» Tasks to complete
A - Please return the passage on starting a business word for word, from "Year after year, the" up to and including "into an asset.".
B - According to the passage on starting a business, what is the largest single cause of business failure?

--- Reading passage Enclosed Below ---

Education can help too. While there may be no educational
requirements for starting your own business, the more schooling you
have along the right lines the better equipped you should be.
(Some fields require licenses, certificates, even degrees in
specific educational areas.) Certainly it is helpful if you have had
courses in record keeping, sales and communication. These needn't be
college or even high school courses. They can come from adult
education programs and the like.
Is there a need for what you want to sell or do? Are you prepared
to fill that need? Are you interested in the area? Can you learn
what you need to? Will there be a continuing and growing need for
your product or service?
Your Chances of Success
What are your chances of success if you go into business? New
businesses are always being started. Almost as many are failing or
being discontinued. A year of poor business conditions is likely to
be followed by a greater than average number of failures or
closings. A year of good business conditions tends to be followed by
large increases in the total number of businesses. In general, the
number of firms increases with increases in human population, total
personal income and per capita income and since these factors have
increased regularly, the total number of small businesses usually
rises every year.
This growth is not free of growing pains, however. At the same
time new businesses are being born other businesses are being
discontinued. Some of these discontinuances are legally business
failures; other owners give up to avoid or minimize losses and are
not failures in the strict sense. Still others discontinue for
reasons such as the death or retirement of the proprietor, the
dissolution of a partnership, or the sale of the business to a new
owner.
Younger businesses tend to discontinue first. Many do not make it
through the first year. The discontinuation rate of those that
survive this first year "burn-in" declines steadily until
at the end of several years the rate has dropped dramatically. So,
your chances of success improve the longer you stay in business.
Poor management is the largest single cause of business failure.
Year after year, the lack of managerial experience and aptitude has
accounted for around 90 percent of all failures analyzed by Dun
& Bradstreet, Inc.
Many factors may adversely affect individual firms over which
owners have little control. In such cases, the astute manager can
often soften the blow or, sometimes, change adversity into an asset.

--- End of Enclosed Reading passage ---
--- Recorded information Enclosed Below ---

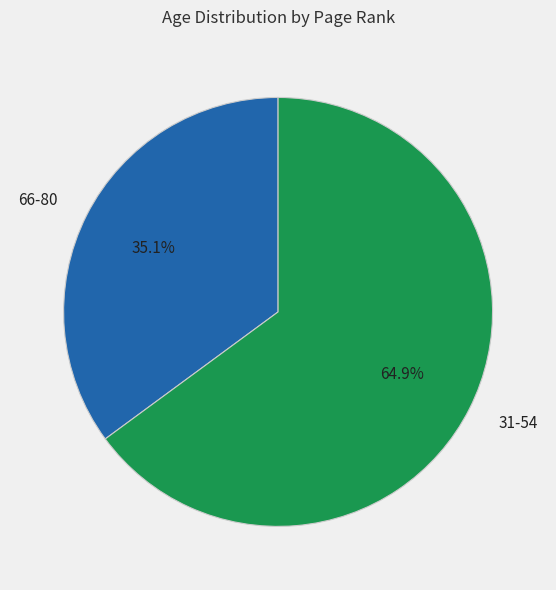

The 66-80 slice represents 35% of the pie. True or false?

True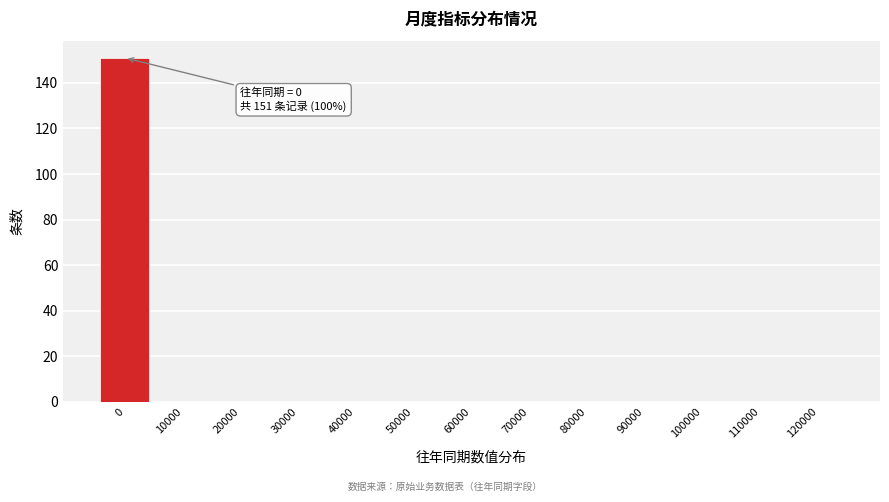

Reading left to right, transcribe all the data shown in this chart.

0=151	10000=0	20000=0	30000=0	40000=0	50000=0	60000=0	70000=0	80000=0	90000=0	100000=0	110000=0	120000=0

--- End of Enclosed Recorded information ---

» Responses for each task
A -
Year after year, the lack of managerial experience and aptitude has
accounted for around 90 percent of all failures analyzed by Dun
& Bradstreet, Inc.
Many factors may adversely affect individual firms over which
owners have little control. In such cases, the astute manager can
often soften the blow or, sometimes, change adversity into an asset.

B - Poor management.